War is surely the greatest abomination set loose upon the world and I am a citizen of the country that is the monstrous face of War.

War, as Major General Smedley Butler put the point so eloquently in 1935, is a Racket. It is driven by a lust for filthy lucre by filthy war-criminals. There is no argument, no protest, no prick of conscience, no appeal to character nor to sympathy nor to sense, no vision of a different and better way that will constrain the lust for war's easy bloody money.

Literally the only way to stop war is to make it unprofitable.

Any commercial enterprise that devotes its energies to the needs of our Nation's proper defense should make only enough to repay its costs and then modestly and fairly to compensate its employees (and this modesty should conspicuously include those at the "top"). Military industries should be inspired to their work by their sense of the need to contribute to the just defense of democracy against palpable threat rather than by their taste for easy money stealthed under cover of "defense" in its present form as an elaborate impalpable abstraction.

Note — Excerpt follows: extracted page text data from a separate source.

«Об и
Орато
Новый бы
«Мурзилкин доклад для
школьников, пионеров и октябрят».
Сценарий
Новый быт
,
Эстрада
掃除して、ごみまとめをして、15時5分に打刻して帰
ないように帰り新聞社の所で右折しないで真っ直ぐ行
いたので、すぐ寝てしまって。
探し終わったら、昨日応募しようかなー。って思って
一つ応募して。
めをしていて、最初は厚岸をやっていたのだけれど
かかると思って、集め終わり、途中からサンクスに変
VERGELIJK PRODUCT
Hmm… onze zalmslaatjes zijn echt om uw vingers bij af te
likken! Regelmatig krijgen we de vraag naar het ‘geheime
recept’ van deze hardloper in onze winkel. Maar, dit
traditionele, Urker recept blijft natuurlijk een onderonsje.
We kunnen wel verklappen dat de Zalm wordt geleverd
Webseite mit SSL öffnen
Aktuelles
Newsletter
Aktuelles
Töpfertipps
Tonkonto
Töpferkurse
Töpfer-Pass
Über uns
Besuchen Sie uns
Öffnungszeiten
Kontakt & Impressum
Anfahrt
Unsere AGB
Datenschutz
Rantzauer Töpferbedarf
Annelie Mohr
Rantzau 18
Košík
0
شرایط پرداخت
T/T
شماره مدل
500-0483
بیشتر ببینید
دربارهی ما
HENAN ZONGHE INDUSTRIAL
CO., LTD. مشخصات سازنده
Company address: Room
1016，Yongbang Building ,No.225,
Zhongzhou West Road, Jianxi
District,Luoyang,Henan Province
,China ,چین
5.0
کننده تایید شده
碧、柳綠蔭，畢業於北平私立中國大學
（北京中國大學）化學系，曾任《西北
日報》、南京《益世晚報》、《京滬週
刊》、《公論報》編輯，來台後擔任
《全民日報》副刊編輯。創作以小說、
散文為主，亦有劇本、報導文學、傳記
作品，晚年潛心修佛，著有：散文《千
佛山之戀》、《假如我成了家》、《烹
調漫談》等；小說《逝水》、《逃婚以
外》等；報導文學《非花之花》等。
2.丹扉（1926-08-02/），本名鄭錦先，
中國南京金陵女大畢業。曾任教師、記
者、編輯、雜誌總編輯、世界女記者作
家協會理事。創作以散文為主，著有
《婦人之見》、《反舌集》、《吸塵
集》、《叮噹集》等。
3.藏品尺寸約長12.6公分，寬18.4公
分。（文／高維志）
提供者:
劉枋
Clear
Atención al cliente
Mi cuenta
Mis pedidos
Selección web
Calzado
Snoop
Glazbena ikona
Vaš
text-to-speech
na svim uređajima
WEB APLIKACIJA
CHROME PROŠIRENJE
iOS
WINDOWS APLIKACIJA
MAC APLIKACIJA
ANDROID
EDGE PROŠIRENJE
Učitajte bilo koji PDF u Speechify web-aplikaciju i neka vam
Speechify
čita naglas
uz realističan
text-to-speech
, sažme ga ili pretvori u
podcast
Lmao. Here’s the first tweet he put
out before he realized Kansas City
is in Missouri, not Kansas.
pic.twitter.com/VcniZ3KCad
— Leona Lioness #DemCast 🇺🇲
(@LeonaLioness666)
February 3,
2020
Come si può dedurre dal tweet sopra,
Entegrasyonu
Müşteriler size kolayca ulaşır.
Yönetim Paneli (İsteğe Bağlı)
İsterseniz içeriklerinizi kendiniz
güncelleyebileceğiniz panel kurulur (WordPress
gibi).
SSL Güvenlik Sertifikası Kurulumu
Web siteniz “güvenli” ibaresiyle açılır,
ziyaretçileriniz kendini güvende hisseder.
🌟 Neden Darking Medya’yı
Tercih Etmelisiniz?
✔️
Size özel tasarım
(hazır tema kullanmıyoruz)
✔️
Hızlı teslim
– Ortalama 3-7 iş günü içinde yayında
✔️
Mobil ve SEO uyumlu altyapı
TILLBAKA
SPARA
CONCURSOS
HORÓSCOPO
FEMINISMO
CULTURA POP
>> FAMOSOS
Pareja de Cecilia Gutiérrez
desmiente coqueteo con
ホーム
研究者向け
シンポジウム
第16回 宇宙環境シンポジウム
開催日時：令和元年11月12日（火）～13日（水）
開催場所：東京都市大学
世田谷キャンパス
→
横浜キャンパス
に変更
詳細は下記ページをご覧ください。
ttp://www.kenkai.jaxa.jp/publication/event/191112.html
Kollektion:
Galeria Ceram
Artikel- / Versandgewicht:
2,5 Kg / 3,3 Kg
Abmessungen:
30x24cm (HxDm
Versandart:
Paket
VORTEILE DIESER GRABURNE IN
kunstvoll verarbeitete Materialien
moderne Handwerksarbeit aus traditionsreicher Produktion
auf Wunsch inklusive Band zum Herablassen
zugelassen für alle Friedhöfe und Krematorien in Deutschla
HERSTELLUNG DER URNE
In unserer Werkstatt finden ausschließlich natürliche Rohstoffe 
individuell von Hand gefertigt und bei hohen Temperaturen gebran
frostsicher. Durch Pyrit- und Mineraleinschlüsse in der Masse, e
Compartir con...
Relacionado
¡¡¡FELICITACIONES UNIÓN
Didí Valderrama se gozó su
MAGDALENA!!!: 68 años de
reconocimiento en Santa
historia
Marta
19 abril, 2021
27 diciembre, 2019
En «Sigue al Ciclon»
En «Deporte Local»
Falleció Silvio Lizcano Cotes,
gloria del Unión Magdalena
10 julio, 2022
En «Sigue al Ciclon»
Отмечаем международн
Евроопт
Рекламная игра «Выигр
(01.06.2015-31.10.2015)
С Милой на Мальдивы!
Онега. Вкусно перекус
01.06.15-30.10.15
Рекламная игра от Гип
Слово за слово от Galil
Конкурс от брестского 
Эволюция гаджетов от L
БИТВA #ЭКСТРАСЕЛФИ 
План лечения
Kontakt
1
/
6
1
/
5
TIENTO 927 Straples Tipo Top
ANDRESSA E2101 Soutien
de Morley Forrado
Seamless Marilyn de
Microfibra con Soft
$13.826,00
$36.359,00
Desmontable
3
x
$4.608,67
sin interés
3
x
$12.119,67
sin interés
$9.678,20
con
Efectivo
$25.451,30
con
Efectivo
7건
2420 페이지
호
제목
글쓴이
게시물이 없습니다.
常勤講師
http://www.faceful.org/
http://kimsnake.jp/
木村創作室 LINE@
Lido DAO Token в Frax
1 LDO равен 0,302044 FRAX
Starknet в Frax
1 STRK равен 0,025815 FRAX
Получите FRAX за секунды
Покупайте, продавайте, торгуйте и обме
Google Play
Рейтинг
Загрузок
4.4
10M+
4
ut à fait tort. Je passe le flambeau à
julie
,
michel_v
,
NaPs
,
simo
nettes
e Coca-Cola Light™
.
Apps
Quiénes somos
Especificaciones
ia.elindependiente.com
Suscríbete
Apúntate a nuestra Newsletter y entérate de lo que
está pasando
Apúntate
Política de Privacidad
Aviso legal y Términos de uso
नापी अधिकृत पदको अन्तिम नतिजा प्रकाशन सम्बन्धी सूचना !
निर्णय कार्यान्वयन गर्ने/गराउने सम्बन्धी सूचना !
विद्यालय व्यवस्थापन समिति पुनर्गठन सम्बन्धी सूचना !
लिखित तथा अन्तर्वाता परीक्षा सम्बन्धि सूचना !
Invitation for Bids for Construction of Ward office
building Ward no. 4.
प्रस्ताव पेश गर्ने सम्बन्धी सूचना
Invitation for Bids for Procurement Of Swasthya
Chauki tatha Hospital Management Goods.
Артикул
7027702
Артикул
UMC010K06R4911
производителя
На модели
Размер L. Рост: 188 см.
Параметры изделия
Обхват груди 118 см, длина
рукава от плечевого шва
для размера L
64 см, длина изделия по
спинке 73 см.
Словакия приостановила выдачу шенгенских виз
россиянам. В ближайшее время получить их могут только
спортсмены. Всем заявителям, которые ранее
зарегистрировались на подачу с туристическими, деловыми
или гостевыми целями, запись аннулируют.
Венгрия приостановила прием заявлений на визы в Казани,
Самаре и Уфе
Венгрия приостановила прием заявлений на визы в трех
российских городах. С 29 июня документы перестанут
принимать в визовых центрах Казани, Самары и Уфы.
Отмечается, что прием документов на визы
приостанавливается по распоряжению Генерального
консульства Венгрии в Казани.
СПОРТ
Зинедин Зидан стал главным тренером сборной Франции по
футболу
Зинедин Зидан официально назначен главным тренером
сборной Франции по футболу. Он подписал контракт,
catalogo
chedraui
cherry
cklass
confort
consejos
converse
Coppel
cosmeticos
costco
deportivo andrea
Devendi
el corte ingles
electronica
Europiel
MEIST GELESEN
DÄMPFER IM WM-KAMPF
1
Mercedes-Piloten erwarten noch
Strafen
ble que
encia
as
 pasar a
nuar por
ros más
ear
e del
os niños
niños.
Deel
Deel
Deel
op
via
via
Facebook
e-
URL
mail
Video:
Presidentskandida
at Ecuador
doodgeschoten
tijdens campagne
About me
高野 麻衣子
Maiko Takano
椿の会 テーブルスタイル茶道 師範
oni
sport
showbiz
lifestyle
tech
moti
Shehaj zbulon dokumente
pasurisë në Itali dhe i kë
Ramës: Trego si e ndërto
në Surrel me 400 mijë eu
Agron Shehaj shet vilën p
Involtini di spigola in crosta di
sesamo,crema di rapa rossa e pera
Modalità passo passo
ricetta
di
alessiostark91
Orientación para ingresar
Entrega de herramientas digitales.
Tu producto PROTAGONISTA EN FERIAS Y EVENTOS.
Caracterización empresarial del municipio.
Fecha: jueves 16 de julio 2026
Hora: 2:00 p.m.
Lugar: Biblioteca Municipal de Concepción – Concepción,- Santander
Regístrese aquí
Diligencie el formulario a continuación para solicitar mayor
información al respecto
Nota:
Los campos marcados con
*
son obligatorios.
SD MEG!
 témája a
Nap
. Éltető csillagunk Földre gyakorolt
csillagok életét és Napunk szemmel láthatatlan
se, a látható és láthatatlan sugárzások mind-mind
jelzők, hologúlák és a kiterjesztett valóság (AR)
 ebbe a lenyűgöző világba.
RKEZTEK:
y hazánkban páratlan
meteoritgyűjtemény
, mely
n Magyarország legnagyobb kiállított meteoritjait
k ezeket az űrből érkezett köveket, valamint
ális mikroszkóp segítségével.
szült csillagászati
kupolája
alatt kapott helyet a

After the nightmare of Vietnam, America ended the draft and shifted to a voluntary defensive force, in principle to provide a check on tyrannical militarist ambitions, to help ensure that only truly urgent truly just causes would attract volunteers to the dangers and demands of the armed forces. So, too, in the midst of our current distress we should make war production unprofitable and uncompetitive to provide the same check, to help ensure that industry sacrifices rather than succeeds when it turns its incomparable energies to death-dealing.

Of course, even setting aside the ominous question of the recent rise of mercenary armies helmed by religious and market fundamentalist ideologues with no love of our democratic freedoms, our voluntary armed forces are too much a slick sad sham, since permanent poverty creates conditions that direct by design great numbers of criminally neglected, vulnerable young people into harm's way as their only chance for a better future in contemporary America. This obscenity is abetted by the very corporate-militarist system that profits from the unending bloodletting in the first place.

The concentration of wealth at the very sites that supply the War Machine with its destructive tools and own the media outlets that whomp up the War Machine's hysterical calls for violence over dialogue, likewise drains the living world of energy and possibility, maintaining the barren hopeless moonscape of poverty that supplies the War Machine with the hands to hold its bloody tools, the ears to hear the call to kill to fill the pockets of the rich.

Only when the law comes properly to regard every single dollar's profit from warmaking a filthy, bloody, criminal dollar stolen from America's peaceful future and general welfare, only then will war become the last resort lying politicians claim it to be as now they interminably beat the drum for wars without end as they greedily contemplate profits without end.

1 comment:

Anonymous said...

Your painfully insightful commentary raises (as your sentences so often do) issues I wouldn't have thought of otherwise.